En la actualidad, los menores de 16 q 18 años son juzgados ante la ley pero no reciben pena alguna. Buscando revertir esa situación, el Ejecutivo nacional presentó una serie de modificaciones en el Régimen Penal Juvenil para que los menores de 14 en adelante puedan recibir una condena y una mejor reinserción en la sociedad.

El proyecto impulsado por el Gobierno nacional que busca reducir la edad de imputabilidad de los 16 a los 14 años viene generando desde su presentación todo tipo de repercusiones en dirigentes políticos y en la sociedad toda.
Robos, destrozos, asesinatos, violencia por parte de niño de entre 8 y 15 años sucedieron en los últimos días en San Nicolás, lo que lleva a repensar el panorama y entender que hay que tomar medidas, siendo la baja de la imputabilidad una opción.

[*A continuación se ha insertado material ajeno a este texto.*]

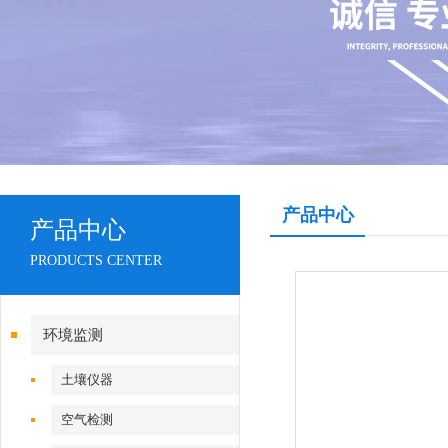
产品中心
产品中心
PRODUCTS CENTER
环境监测
土壤仪器
空气检测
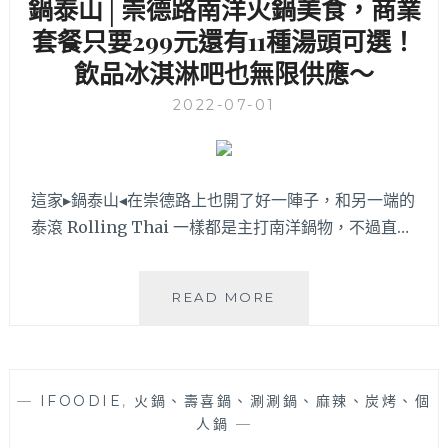
鍋泰山│崇德路南洋火鍋美食，商業
人
氣
套餐只要299元還有11種湯頭可選！
連
飲品冰淇淋吧也無限供應～
鎖
火
2022-07-01
鍋
在
一
中
這家▸鍋泰山◂在崇德路上也開了好一陣子，和另一端的
商
泰滾 Rolling Thai 一樣都是主打南洋鍋物，不過直…
圈
也
吃
得
鍋
READ MORE
到
泰
啦！
山
套
│
餐
崇
—
IFOODIE
,
火鍋、壽喜鍋、涮涮鍋、麻辣、炭烤、個
份
德
人鍋
—
量
路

Esto genera preocupación por la situación actual y el accionar de los menores, quienes no tomar consciencia de lo que realizan.
Dentro de los puntos más resonantes que presenta el proyecto están la baja de la edad de imputabilidad, que la pena para los acusados no sea mayor a 15 años e invertir en la creación de centros apropiados. “Hay que crear lugares adecuados, tratamientos correctos, una verdadera reinserción y darles educación. Hay que tener en cuenta de qué familia viene el menor y adónde vuelve, para que no siga por el camino de la delincuencia”, analizó Silvia D´angelo, periodista especializada en policiales.

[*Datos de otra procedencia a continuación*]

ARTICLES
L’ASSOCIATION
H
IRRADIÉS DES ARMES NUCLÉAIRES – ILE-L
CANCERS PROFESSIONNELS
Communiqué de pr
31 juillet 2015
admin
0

“La idea es resguardar a la sociedad de los delitos y que los menores no sigan creciendo en esa ´carrera´ y protegerlos a ellos también, ya que corren peligro también. Hay que cuidar a la sociedad y cuidarlos a ellos”
Lo que la realidad demuestra es que, una vez salidos del centro de admisión al que fueron derivados, los menores vuelven a delinquir o no pueden reinsertarse de una manera correcta por el contexto en el que nacieron y se criaron. Además, hay que resaltar que los organismos no hacen los seguimientos correspondientes, por lo que no existe un control sobre el acusado. “El sistema fracasó”, afirmó.
“No podemos seguir como si no les hubiese sucedido nada en sus vidas. Algo les pasó, tienen que aprender. Con un juicio, con una causa que avance, con un proceso en que se puedan determinar las razones de los delitos, porque en muchas ocasiones hay algún adulto impulsándolos”, agregó.
“Son chicos con una historia y un bagaje detrás de ellos que merece la comprensión y ayuda, aunque no hay que dejar que sigan delinquiendo. Por eso sostengo que, además de bajar la edad de imputabilidad, hay que juzgar”, planteó D´angelo.
“El que hace que pague, pero que una vez que pagó pueda ser reinsertado y preparado para volver a la vida”, concluyó.